Unknown Onset Seizures

  • Clinicians using the classification will identify a seizure as focal or generalized onset if there is about an 80% confidence level about the type of onset. This means that there is significant confidence on the seizure onset and type.
  • Seizures without enough confidence about onset are labeled of unknown onset. The most important seizures of unknown onset are tonic-clonic, epileptic spasm, and behavior arrest (which could be either a focal impaired awareness or absence seizure).
  • If a seizure onset becomes clarified at a later date, the type will change.

General Comments

Classification of a seizure type is only part of the seizure description.

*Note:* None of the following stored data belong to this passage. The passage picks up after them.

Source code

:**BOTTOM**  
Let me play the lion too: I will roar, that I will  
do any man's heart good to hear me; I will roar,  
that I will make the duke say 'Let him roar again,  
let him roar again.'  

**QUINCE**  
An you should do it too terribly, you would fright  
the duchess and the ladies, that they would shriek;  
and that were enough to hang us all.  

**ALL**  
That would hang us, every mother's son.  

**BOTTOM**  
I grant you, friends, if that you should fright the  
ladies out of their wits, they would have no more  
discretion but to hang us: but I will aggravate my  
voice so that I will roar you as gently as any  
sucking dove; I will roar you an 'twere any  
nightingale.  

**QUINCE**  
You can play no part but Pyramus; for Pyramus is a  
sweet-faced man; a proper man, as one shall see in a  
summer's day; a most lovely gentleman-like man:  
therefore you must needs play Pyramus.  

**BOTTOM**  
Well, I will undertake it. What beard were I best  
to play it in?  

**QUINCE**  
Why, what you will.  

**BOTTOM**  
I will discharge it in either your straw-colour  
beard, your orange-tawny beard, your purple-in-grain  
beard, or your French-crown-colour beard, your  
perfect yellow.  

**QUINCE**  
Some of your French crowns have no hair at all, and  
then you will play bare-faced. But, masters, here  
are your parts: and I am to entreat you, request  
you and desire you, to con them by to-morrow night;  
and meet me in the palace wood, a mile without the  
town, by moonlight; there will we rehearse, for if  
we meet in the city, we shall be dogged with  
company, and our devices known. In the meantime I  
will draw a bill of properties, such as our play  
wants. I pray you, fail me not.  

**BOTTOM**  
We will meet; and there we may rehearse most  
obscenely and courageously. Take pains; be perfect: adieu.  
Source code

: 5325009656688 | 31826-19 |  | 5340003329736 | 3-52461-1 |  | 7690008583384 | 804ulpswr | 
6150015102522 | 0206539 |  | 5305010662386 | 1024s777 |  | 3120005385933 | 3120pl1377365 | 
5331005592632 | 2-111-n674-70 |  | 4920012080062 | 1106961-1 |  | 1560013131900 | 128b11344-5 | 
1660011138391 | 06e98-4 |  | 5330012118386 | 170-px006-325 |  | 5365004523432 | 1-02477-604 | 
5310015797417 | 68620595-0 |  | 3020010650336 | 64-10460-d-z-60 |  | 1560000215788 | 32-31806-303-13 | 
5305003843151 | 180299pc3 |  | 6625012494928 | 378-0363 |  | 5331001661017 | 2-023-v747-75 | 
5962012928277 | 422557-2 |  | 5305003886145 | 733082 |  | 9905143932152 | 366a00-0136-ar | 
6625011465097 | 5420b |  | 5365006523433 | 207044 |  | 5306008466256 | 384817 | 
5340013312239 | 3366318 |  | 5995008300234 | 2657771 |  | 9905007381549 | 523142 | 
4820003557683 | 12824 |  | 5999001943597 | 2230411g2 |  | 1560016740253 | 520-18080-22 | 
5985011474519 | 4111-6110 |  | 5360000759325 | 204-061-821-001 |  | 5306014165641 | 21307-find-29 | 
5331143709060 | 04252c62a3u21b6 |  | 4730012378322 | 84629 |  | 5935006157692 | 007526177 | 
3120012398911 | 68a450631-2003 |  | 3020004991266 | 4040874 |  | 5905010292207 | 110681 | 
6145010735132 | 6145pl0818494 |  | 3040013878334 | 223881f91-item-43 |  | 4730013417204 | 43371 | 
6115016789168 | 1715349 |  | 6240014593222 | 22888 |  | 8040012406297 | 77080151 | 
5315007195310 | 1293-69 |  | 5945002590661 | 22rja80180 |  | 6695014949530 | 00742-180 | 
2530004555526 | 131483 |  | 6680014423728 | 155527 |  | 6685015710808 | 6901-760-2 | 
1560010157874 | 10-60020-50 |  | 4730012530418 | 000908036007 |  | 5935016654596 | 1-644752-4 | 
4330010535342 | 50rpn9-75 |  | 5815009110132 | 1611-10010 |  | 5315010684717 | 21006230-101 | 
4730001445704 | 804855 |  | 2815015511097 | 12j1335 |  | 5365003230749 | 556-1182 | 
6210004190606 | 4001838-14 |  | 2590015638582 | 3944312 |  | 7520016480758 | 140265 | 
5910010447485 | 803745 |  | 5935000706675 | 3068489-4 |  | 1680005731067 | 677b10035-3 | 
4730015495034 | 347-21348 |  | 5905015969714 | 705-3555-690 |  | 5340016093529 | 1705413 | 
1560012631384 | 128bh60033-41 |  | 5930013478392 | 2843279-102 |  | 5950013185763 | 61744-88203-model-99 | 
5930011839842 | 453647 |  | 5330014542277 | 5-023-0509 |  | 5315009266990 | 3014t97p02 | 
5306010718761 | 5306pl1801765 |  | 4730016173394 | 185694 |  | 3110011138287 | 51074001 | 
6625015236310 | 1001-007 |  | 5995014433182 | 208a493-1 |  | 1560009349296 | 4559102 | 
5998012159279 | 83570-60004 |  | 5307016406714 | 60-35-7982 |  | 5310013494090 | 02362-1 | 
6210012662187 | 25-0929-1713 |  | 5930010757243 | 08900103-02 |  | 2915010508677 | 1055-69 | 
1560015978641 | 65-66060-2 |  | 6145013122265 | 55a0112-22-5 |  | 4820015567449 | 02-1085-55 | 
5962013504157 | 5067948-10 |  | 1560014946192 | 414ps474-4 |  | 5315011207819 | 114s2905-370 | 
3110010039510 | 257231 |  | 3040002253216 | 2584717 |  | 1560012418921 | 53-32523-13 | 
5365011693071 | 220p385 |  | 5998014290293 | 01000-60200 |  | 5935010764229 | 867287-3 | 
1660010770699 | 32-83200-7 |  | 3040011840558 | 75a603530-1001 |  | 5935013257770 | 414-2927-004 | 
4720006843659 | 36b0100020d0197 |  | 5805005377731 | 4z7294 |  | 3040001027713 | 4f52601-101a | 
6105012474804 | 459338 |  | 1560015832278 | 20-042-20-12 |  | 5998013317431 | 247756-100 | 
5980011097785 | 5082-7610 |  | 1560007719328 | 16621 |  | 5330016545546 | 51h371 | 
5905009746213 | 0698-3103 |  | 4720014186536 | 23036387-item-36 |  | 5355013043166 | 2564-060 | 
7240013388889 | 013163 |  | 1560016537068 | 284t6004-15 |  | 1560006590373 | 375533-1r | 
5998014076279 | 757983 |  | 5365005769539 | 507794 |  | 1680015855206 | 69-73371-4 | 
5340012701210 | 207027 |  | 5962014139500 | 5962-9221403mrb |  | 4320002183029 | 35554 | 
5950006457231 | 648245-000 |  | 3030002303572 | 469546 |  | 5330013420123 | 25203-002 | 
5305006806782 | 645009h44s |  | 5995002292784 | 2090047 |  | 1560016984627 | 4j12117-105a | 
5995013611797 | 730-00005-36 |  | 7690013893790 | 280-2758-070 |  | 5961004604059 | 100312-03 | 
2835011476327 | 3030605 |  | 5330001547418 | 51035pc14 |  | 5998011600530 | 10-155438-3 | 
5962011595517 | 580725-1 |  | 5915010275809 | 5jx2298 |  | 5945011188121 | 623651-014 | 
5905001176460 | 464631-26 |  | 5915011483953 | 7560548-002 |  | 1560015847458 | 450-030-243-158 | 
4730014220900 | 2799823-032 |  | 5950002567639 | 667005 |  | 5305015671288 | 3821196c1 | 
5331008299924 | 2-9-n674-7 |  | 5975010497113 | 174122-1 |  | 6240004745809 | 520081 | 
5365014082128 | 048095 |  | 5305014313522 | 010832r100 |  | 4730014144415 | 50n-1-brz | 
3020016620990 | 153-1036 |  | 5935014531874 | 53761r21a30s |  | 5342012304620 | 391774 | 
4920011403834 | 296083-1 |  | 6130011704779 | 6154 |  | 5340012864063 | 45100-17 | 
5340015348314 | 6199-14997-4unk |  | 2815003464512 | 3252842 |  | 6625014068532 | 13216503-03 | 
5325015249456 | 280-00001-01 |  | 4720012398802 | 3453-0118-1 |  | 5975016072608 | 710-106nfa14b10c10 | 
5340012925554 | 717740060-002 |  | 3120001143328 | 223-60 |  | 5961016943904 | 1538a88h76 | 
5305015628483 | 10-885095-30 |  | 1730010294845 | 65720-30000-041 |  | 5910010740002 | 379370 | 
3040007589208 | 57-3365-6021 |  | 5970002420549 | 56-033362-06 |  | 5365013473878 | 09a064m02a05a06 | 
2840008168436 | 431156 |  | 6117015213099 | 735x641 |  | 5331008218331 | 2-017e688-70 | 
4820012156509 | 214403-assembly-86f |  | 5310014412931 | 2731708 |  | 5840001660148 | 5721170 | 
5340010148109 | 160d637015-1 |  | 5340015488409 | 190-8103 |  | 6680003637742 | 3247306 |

  • Use of other descriptive terms or even free text is encouraged. For example, a “focal impaired awareness tonic seizure” might be described as a “focal impaired awareness seizure with tonic right arm stiffening, followed by right arm clonic jerking.”
  • Most seizures can be classified by accompanying signs and symptoms. However, added information is useful when available, for example, phone videos, EEG, MRI and other brain imaging, blood tests, or gene tests.
  • For practical purposes, long descriptive terms are probably not useful for day-to-day life.

The ILAE 2017 seizure classification replaces the 1981 classification that was used for 35 years. Change in terminology is disruptive and can take a lot of work. Adoption happens over time. The effect of the update should be easier classification of all seizure types, greater clarity, and more transparency of terminology to the nonmedical and medical community.